● **WHAT THE TASK REQUIRES**: Every line of the material is to be returned verbatim. Pictures stay out.

● **GIVEN INFORMATION**:
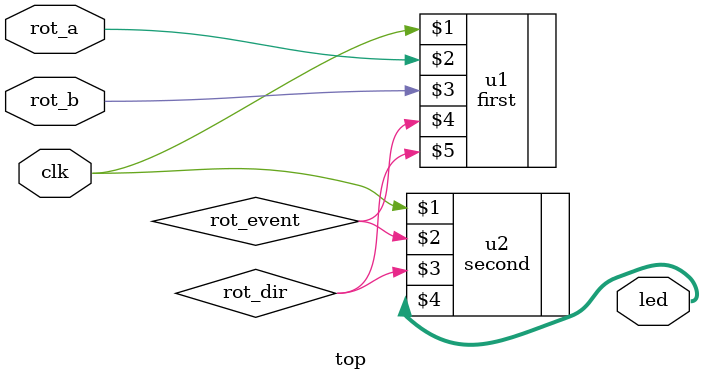
<source format=v>
`timescale 1ns / 1ps
module top(clk,rot_a,rot_b,led
    );
input clk,rot_a,rot_b;
output [7:0] led;
wire [7:0] led;
wire rot_event,rot_dir;
first u1(clk,rot_a,rot_b,rot_event,rot_dir);
second u2(clk,rot_event,rot_dir,led);

endmodule

</source>
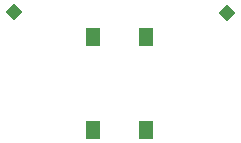
<source format=gbr>
%TF.GenerationSoftware,KiCad,Pcbnew,7.0.6*%
%TF.CreationDate,2023-09-26T13:21:34-07:00*%
%TF.ProjectId,snes_trigger_tactile,736e6573-5f74-4726-9967-6765725f7461,rev?*%
%TF.SameCoordinates,Original*%
%TF.FileFunction,Soldermask,Top*%
%TF.FilePolarity,Negative*%
%FSLAX46Y46*%
G04 Gerber Fmt 4.6, Leading zero omitted, Abs format (unit mm)*
G04 Created by KiCad (PCBNEW 7.0.6) date 2023-09-26 13:21:34*
%MOMM*%
%LPD*%
G01*
G04 APERTURE LIST*
G04 Aperture macros list*
%AMRotRect*
0 Rectangle, with rotation*
0 The origin of the aperture is its center*
0 $1 length*
0 $2 width*
0 $3 Rotation angle, in degrees counterclockwise*
0 Add horizontal line*
21,1,$1,$2,0,0,$3*%
G04 Aperture macros list end*
%ADD10R,1.300000X1.550000*%
%ADD11RotRect,1.000000X1.000000X45.000000*%
%ADD12RotRect,1.000000X1.000000X315.000000*%
G04 APERTURE END LIST*
D10*
%TO.C,SW1*%
X60488822Y-28619932D03*
X60488822Y-20669932D03*
X64988822Y-28619932D03*
X64988822Y-20669932D03*
%TD*%
D11*
%TO.C,J1*%
X53797200Y-18592800D03*
%TD*%
D12*
%TO.C,J2*%
X71831200Y-18643600D03*
%TD*%
M02*

</source>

● **ANSWER TO THIS PROBLEM**:
<source format=v>
`timescale 1ns / 1ps
module top(clk,rot_a,rot_b,led
    );
input clk,rot_a,rot_b;
output [7:0] led;
wire [7:0] led;
wire rot_event,rot_dir;
first u1(clk,rot_a,rot_b,rot_event,rot_dir);
second u2(clk,rot_event,rot_dir,led);

endmodule

</source>
<source format=gbr>
%TF.GenerationSoftware,KiCad,Pcbnew,7.0.6*%
%TF.CreationDate,2023-09-26T13:21:34-07:00*%
%TF.ProjectId,snes_trigger_tactile,736e6573-5f74-4726-9967-6765725f7461,rev?*%
%TF.SameCoordinates,Original*%
%TF.FileFunction,Soldermask,Top*%
%TF.FilePolarity,Negative*%
%FSLAX46Y46*%
G04 Gerber Fmt 4.6, Leading zero omitted, Abs format (unit mm)*
G04 Created by KiCad (PCBNEW 7.0.6) date 2023-09-26 13:21:34*
%MOMM*%
%LPD*%
G01*
G04 APERTURE LIST*
G04 Aperture macros list*
%AMRotRect*
0 Rectangle, with rotation*
0 The origin of the aperture is its center*
0 $1 length*
0 $2 width*
0 $3 Rotation angle, in degrees counterclockwise*
0 Add horizontal line*
21,1,$1,$2,0,0,$3*%
G04 Aperture macros list end*
%ADD10R,1.300000X1.550000*%
%ADD11RotRect,1.000000X1.000000X45.000000*%
%ADD12RotRect,1.000000X1.000000X315.000000*%
G04 APERTURE END LIST*
D10*
%TO.C,SW1*%
X60488822Y-28619932D03*
X60488822Y-20669932D03*
X64988822Y-28619932D03*
X64988822Y-20669932D03*
%TD*%
D11*
%TO.C,J1*%
X53797200Y-18592800D03*
%TD*%
D12*
%TO.C,J2*%
X71831200Y-18643600D03*
%TD*%
M02*

</source>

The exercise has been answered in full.